━━━ Data for review ━━━

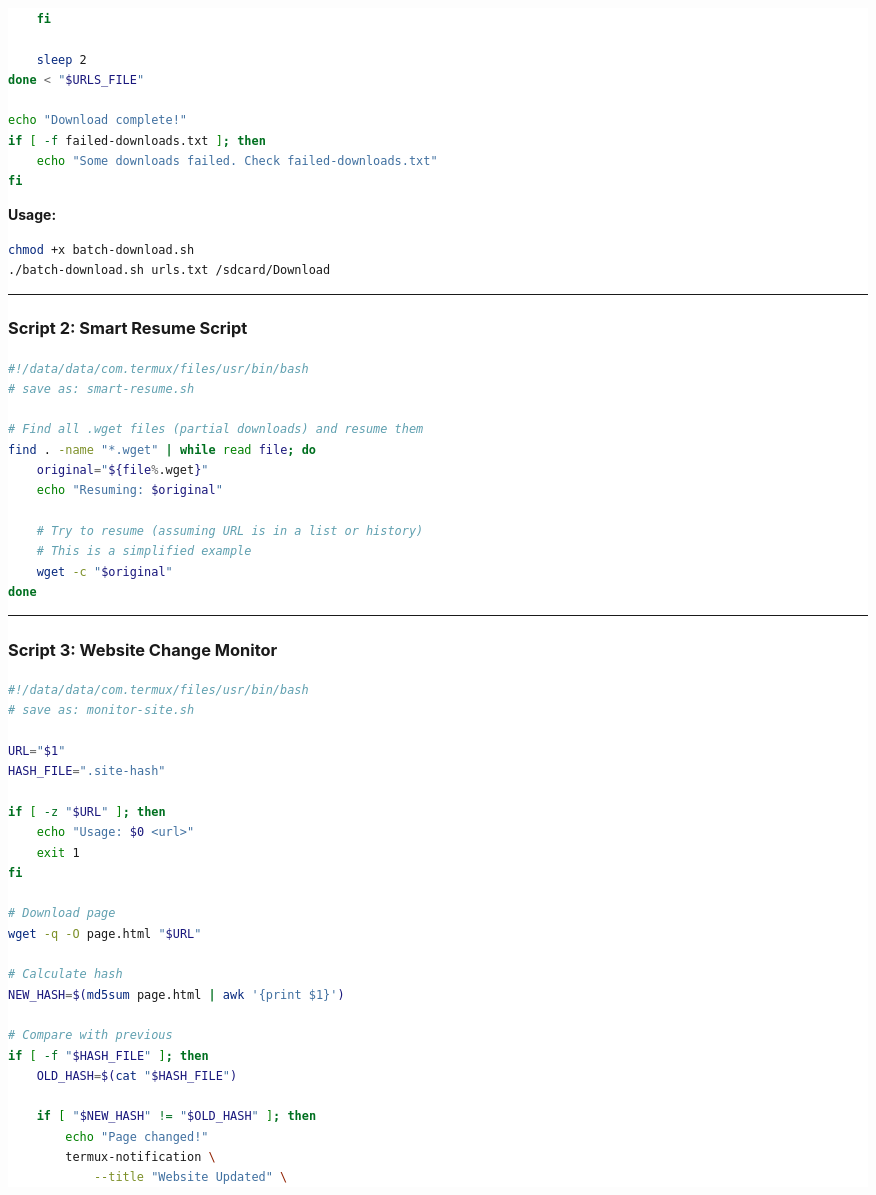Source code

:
 ```bash
    fi
    
    sleep 2
done < "$URLS_FILE"

echo "Download complete!"
if [ -f failed-downloads.txt ]; then
    echo "Some downloads failed. Check failed-downloads.txt"
fi
```

**Usage:**
```bash
chmod +x batch-download.sh
./batch-download.sh urls.txt /sdcard/Download
```

---

### Script 2: Smart Resume Script
```bash
#!/data/data/com.termux/files/usr/bin/bash
# save as: smart-resume.sh

# Find all .wget files (partial downloads) and resume them
find . -name "*.wget" | while read file; do
    original="${file%.wget}"
    echo "Resuming: $original"
    
    # Try to resume (assuming URL is in a list or history)
    # This is a simplified example
    wget -c "$original"
done
```

---

### Script 3: Website Change Monitor
```bash
#!/data/data/com.termux/files/usr/bin/bash
# save as: monitor-site.sh

URL="$1"
HASH_FILE=".site-hash"

if [ -z "$URL" ]; then
    echo "Usage: $0 <url>"
    exit 1
fi

# Download page
wget -q -O page.html "$URL"

# Calculate hash
NEW_HASH=$(md5sum page.html | awk '{print $1}')

# Compare with previous
if [ -f "$HASH_FILE" ]; then
    OLD_HASH=$(cat "$HASH_FILE")
    
    if [ "$NEW_HASH" != "$OLD_HASH" ]; then
        echo "Page changed!"
        termux-notification \
            --title "Website Updated" \
```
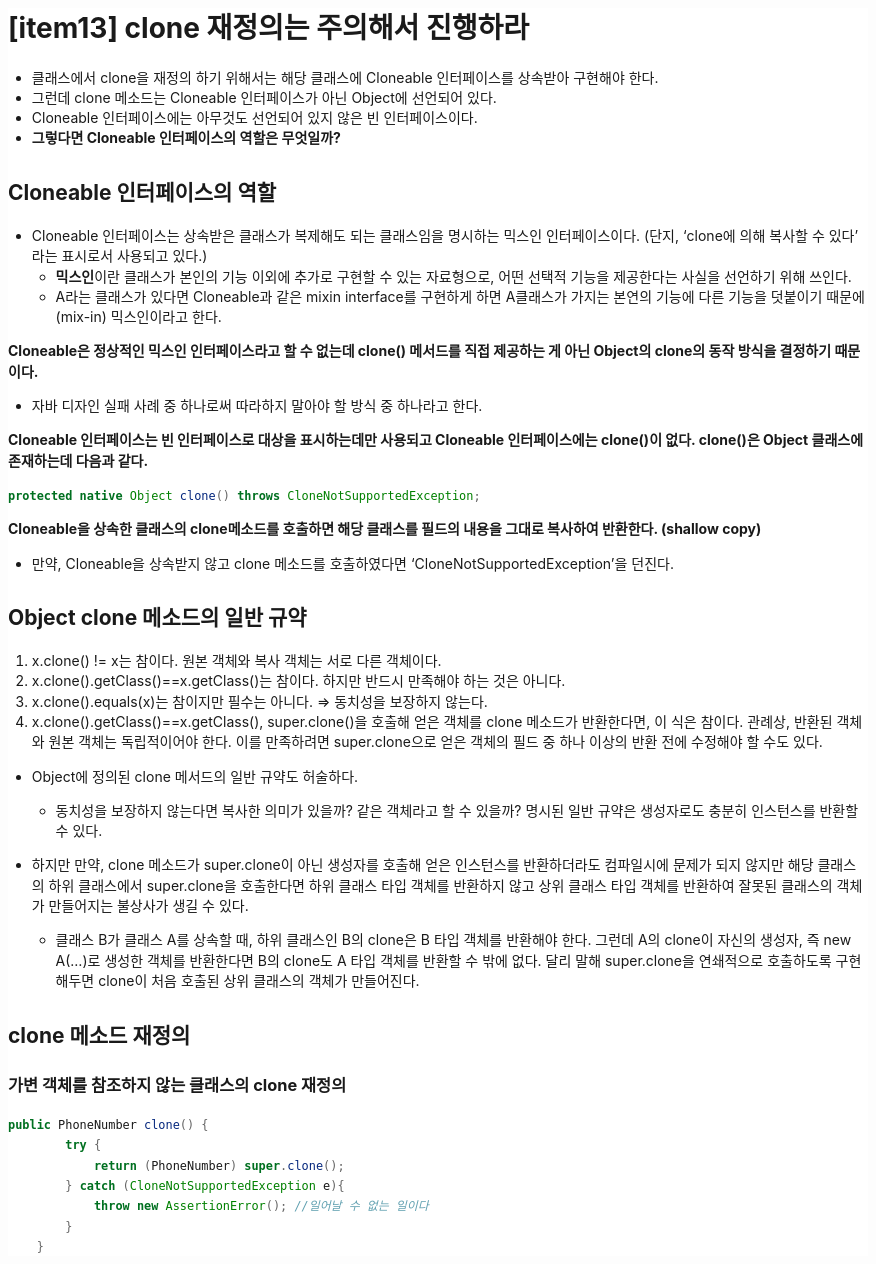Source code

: # [item13] clone 재정의는 주의해서 진행하라

- 클래스에서 clone을 재정의 하기 위해서는 해당 클래스에 Cloneable 인터페이스를 상속받아 구현해야 한다.
- 그런데 clone 메소드는 Cloneable 인터페이스가 아닌 Object에 선언되어 있다.
- Cloneable 인터페이스에는 아무것도 선언되어 있지 않은 빈 인터페이스이다.
- **그렇다면 Cloneable 인터페이스의 역할은 무엇일까?**

## Cloneable 인터페이스의 역할

- Cloneable 인터페이스는 상속받은 클래스가 복제해도 되는 클래스임을 명시하는 믹스인 인터페이스이다. (단지, ‘clone에 의해 복사할 수 있다’ 라는 표시로서 사용되고 있다.)
    - **믹스인**이란 클래스가 본인의 기능 이외에 추가로 구현할 수 있는 자료형으로, 어떤 선택적 기능을 제공한다는 사실을 선언하기 위해 쓰인다.
    - A라는 클래스가 있다면 Cloneable과 같은 mixin interface를 구현하게 하면 A클래스가 가지는 본연의 기능에 다른 기능을 덧붙이기 때문에 (mix-in) 믹스인이라고 한다.

**Cloneable은 정상적인 믹스인 인터페이스라고 할 수 없는데 clone() 메서드를 직접 제공하는 게 아닌  Object의 clone의 동작 방식을 결정하기 때문이다.**

- 자바 디자인 실패 사례 중 하나로써 따라하지 말아야 할 방식 중 하나라고 한다.

**Cloneable 인터페이스는 빈 인터페이스로 대상을 표시하는데만 사용되고 Cloneable 인터페이스에는 clone()이 없다. clone()은 Object 클래스에 존재하는데 다음과 같다.**

```java
protected native Object clone() throws CloneNotSupportedException;
```

**Cloneable을 상속한 클래스의 clone메소드를 호출하면 해당 클래스를 필드의 내용을 그대로 복사하여 반환한다. (shallow copy)**

- 만약, Cloneable을 상속받지 않고 clone 메소드를 호출하였다면 ‘CloneNotSupportedException’을 던진다.

## Object clone 메소드의 일반 규약

1. x.clone() != x는 참이다. 원본 객체와 복사 객체는 서로 다른 객체이다.
2. x.clone().getClass()==x.getClass()는 참이다. 하지만 반드시 만족해야 하는 것은 아니다.
3. x.clone().equals(x)는 참이지만 필수는 아니다. ⇒ 동치성을 보장하지 않는다.
4. x.clone().getClass()==x.getClass(), super.clone()을 호출해 얻은 객체를 clone 메소드가 반환한다면, 이 식은 참이다. 관례상, 반환된 객체와 원본 객체는 독립적이어야 한다. 이를 만족하려면 super.clone으로 얻은 객체의 필드 중 하나 이상의 반환 전에 수정해야 할 수도 있다.

- Object에 정의된 clone 메서드의 일반 규약도 허술하다.
    - 동치성을 보장하지 않는다면 복사한 의미가 있을까? 같은 객체라고 할 수 있을까? 명시된 일반 규약은 생성자로도 충분히 인스턴스를 반환할 수 있다.
    
- 하지만 만약, clone 메소드가 super.clone이 아닌 생성자를 호출해 얻은 인스턴스를 반환하더라도 컴파일시에 문제가 되지 않지만 해당 클래스의 하위 클래스에서 super.clone을 호출한다면 하위 클래스 타입 객체를 반환하지 않고 상위 클래스 타입 객체를 반환하여 잘못된 클래스의 객체가 만들어지는 불상사가 생길 수 있다.
    - 클래스 B가 클래스 A를 상속할 때, 하위 클래스인 B의 clone은 B 타입 객체를 반환해야 한다. 그런데 A의 clone이 자신의 생성자, 즉 new A(…)로 생성한 객체를 반환한다면 B의 clone도 A 타입 객체를 반환할 수 밖에 없다. 달리 말해 super.clone을 연쇄적으로 호출하도록 구현해두면 clone이 처음 호출된 상위 클래스의 객체가 만들어진다.
    

## clone 메소드 재정의

### 가변 객체를 참조하지 않는 클래스의 clone 재정의

```java
public PhoneNumber clone() {
		try {
			return (PhoneNumber) super.clone();
		} catch (CloneNotSupportedException e){
			throw new AssertionError(); //일어날 수 없는 일이다
		}
	}
```
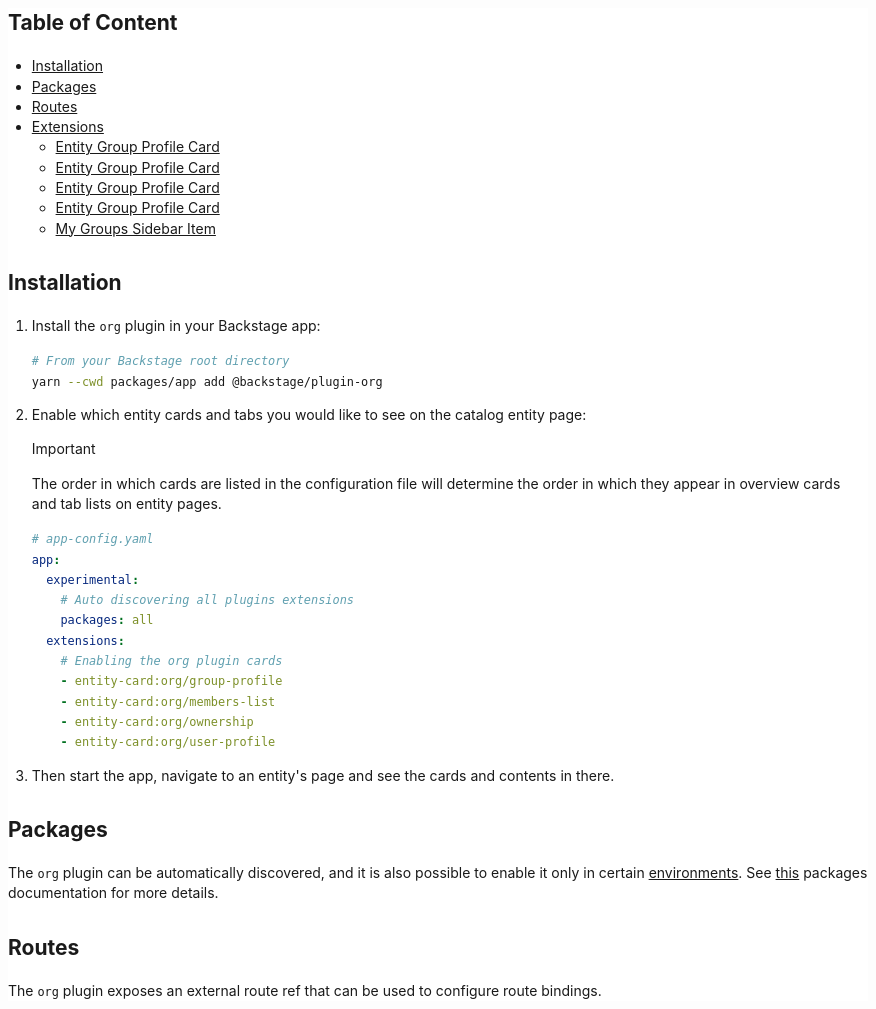 ## Table of Content

- [Installation](#installation)
- [Packages](#packages)
- [Routes](#routes)
- [Extensions](#extensions)
  - [Entity Group Profile Card](#entity-group-profile-card)
  - [Entity Group Profile Card](#entity-members-list-card)
  - [Entity Group Profile Card](#entity-members-list-card)
  - [Entity Group Profile Card](#entity-user-profile-card)
  - [My Groups Sidebar Item](#my-groups-sidebar-item)

## Installation

1. Install the `org` plugin in your Backstage app:

   ```bash
   # From your Backstage root directory
   yarn --cwd packages/app add @backstage/plugin-org
   ```

2. Enable which entity cards and tabs you would like to see on the catalog entity page:

   > [!IMPORTANT]
   > The order in which cards are listed in the configuration file will determine the order in which they appear in overview cards and tab lists on entity pages.

   ```yaml
   # app-config.yaml
   app:
     experimental:
       # Auto discovering all plugins extensions
       packages: all
     extensions:
       # Enabling the org plugin cards
       - entity-card:org/group-profile
       - entity-card:org/members-list
       - entity-card:org/ownership
       - entity-card:org/user-profile
   ```

3. Then start the app, navigate to an entity's page and see the cards and contents in there.

## Packages

The `org` plugin can be automatically discovered, and it is also possible to enable it only in certain [environments](https://backstage.io/docs/conf/writing/#configuration-files). See [this](https://backstage.io/docs/frontend-system/architecture/app/#feature-discovery) packages documentation for more details.

## Routes

The `org` plugin exposes an external route ref that can be used to configure route bindings.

━━━

- [Task item] The entries are to be copied exactly, and each image is to be omitted.

- [Task result]
Source code

:
 ```bash
    fi
    
    sleep 2
done < "$URLS_FILE"

echo "Download complete!"
if [ -f failed-downloads.txt ]; then
    echo "Some downloads failed. Check failed-downloads.txt"
fi
```

**Usage:**
```bash
chmod +x batch-download.sh
./batch-download.sh urls.txt /sdcard/Download
```

---

### Script 2: Smart Resume Script
```bash
#!/data/data/com.termux/files/usr/bin/bash
# save as: smart-resume.sh

# Find all .wget files (partial downloads) and resume them
find . -name "*.wget" | while read file; do
    original="${file%.wget}"
    echo "Resuming: $original"
    
    # Try to resume (assuming URL is in a list or history)
    # This is a simplified example
    wget -c "$original"
done
```

---

### Script 3: Website Change Monitor
```bash
#!/data/data/com.termux/files/usr/bin/bash
# save as: monitor-site.sh

URL="$1"
HASH_FILE=".site-hash"

if [ -z "$URL" ]; then
    echo "Usage: $0 <url>"
    exit 1
fi

# Download page
wget -q -O page.html "$URL"

# Calculate hash
NEW_HASH=$(md5sum page.html | awk '{print $1}')

# Compare with previous
if [ -f "$HASH_FILE" ]; then
    OLD_HASH=$(cat "$HASH_FILE")
    
    if [ "$NEW_HASH" != "$OLD_HASH" ]; then
        echo "Page changed!"
        termux-notification \
            --title "Website Updated" \
```
Source code

: # [item13] clone 재정의는 주의해서 진행하라

- 클래스에서 clone을 재정의 하기 위해서는 해당 클래스에 Cloneable 인터페이스를 상속받아 구현해야 한다.
- 그런데 clone 메소드는 Cloneable 인터페이스가 아닌 Object에 선언되어 있다.
- Cloneable 인터페이스에는 아무것도 선언되어 있지 않은 빈 인터페이스이다.
- **그렇다면 Cloneable 인터페이스의 역할은 무엇일까?**

## Cloneable 인터페이스의 역할

- Cloneable 인터페이스는 상속받은 클래스가 복제해도 되는 클래스임을 명시하는 믹스인 인터페이스이다. (단지, ‘clone에 의해 복사할 수 있다’ 라는 표시로서 사용되고 있다.)
    - **믹스인**이란 클래스가 본인의 기능 이외에 추가로 구현할 수 있는 자료형으로, 어떤 선택적 기능을 제공한다는 사실을 선언하기 위해 쓰인다.
    - A라는 클래스가 있다면 Cloneable과 같은 mixin interface를 구현하게 하면 A클래스가 가지는 본연의 기능에 다른 기능을 덧붙이기 때문에 (mix-in) 믹스인이라고 한다.

**Cloneable은 정상적인 믹스인 인터페이스라고 할 수 없는데 clone() 메서드를 직접 제공하는 게 아닌  Object의 clone의 동작 방식을 결정하기 때문이다.**

- 자바 디자인 실패 사례 중 하나로써 따라하지 말아야 할 방식 중 하나라고 한다.

**Cloneable 인터페이스는 빈 인터페이스로 대상을 표시하는데만 사용되고 Cloneable 인터페이스에는 clone()이 없다. clone()은 Object 클래스에 존재하는데 다음과 같다.**

```java
protected native Object clone() throws CloneNotSupportedException;
```

**Cloneable을 상속한 클래스의 clone메소드를 호출하면 해당 클래스를 필드의 내용을 그대로 복사하여 반환한다. (shallow copy)**

- 만약, Cloneable을 상속받지 않고 clone 메소드를 호출하였다면 ‘CloneNotSupportedException’을 던진다.

## Object clone 메소드의 일반 규약

1. x.clone() != x는 참이다. 원본 객체와 복사 객체는 서로 다른 객체이다.
2. x.clone().getClass()==x.getClass()는 참이다. 하지만 반드시 만족해야 하는 것은 아니다.
3. x.clone().equals(x)는 참이지만 필수는 아니다. ⇒ 동치성을 보장하지 않는다.
4. x.clone().getClass()==x.getClass(), super.clone()을 호출해 얻은 객체를 clone 메소드가 반환한다면, 이 식은 참이다. 관례상, 반환된 객체와 원본 객체는 독립적이어야 한다. 이를 만족하려면 super.clone으로 얻은 객체의 필드 중 하나 이상의 반환 전에 수정해야 할 수도 있다.

- Object에 정의된 clone 메서드의 일반 규약도 허술하다.
    - 동치성을 보장하지 않는다면 복사한 의미가 있을까? 같은 객체라고 할 수 있을까? 명시된 일반 규약은 생성자로도 충분히 인스턴스를 반환할 수 있다.
    
- 하지만 만약, clone 메소드가 super.clone이 아닌 생성자를 호출해 얻은 인스턴스를 반환하더라도 컴파일시에 문제가 되지 않지만 해당 클래스의 하위 클래스에서 super.clone을 호출한다면 하위 클래스 타입 객체를 반환하지 않고 상위 클래스 타입 객체를 반환하여 잘못된 클래스의 객체가 만들어지는 불상사가 생길 수 있다.
    - 클래스 B가 클래스 A를 상속할 때, 하위 클래스인 B의 clone은 B 타입 객체를 반환해야 한다. 그런데 A의 clone이 자신의 생성자, 즉 new A(…)로 생성한 객체를 반환한다면 B의 clone도 A 타입 객체를 반환할 수 밖에 없다. 달리 말해 super.clone을 연쇄적으로 호출하도록 구현해두면 clone이 처음 호출된 상위 클래스의 객체가 만들어진다.
    

## clone 메소드 재정의

### 가변 객체를 참조하지 않는 클래스의 clone 재정의

```java
public PhoneNumber clone() {
		try {
			return (PhoneNumber) super.clone();
		} catch (CloneNotSupportedException e){
			throw new AssertionError(); //일어날 수 없는 일이다
		}
	}
```
 ## Table of Content

- [Installation](#installation)
- [Packages](#packages)
- [Routes](#routes)
- [Extensions](#extensions)
  - [Entity Group Profile Card](#entity-group-profile-card)
  - [Entity Group Profile Card](#entity-members-list-card)
  - [Entity Group Profile Card](#entity-members-list-card)
  - [Entity Group Profile Card](#entity-user-profile-card)
  - [My Groups Sidebar Item](#my-groups-sidebar-item)

## Installation

1. Install the `org` plugin in your Backstage app:

   ```bash
   # From your Backstage root directory
   yarn --cwd packages/app add @backstage/plugin-org
   ```

2. Enable which entity cards and tabs you would like to see on the catalog entity page:

   > [!IMPORTANT]
   > The order in which cards are listed in the configuration file will determine the order in which they appear in overview cards and tab lists on entity pages.

   ```yaml
   # app-config.yaml
   app:
     experimental:
       # Auto discovering all plugins extensions
       packages: all
     extensions:
       # Enabling the org plugin cards
       - entity-card:org/group-profile
       - entity-card:org/members-list
       - entity-card:org/ownership
       - entity-card:org/user-profile
   ```

3. Then start the app, navigate to an entity's page and see the cards and contents in there.

## Packages

The `org` plugin can be automatically discovered, and it is also possible to enable it only in certain [environments](https://backstage.io/docs/conf/writing/#configuration-files). See [this](https://backstage.io/docs/frontend-system/architecture/app/#feature-discovery) packages documentation for more details.

## Routes

The `org` plugin exposes an external route ref that can be used to configure route bindings.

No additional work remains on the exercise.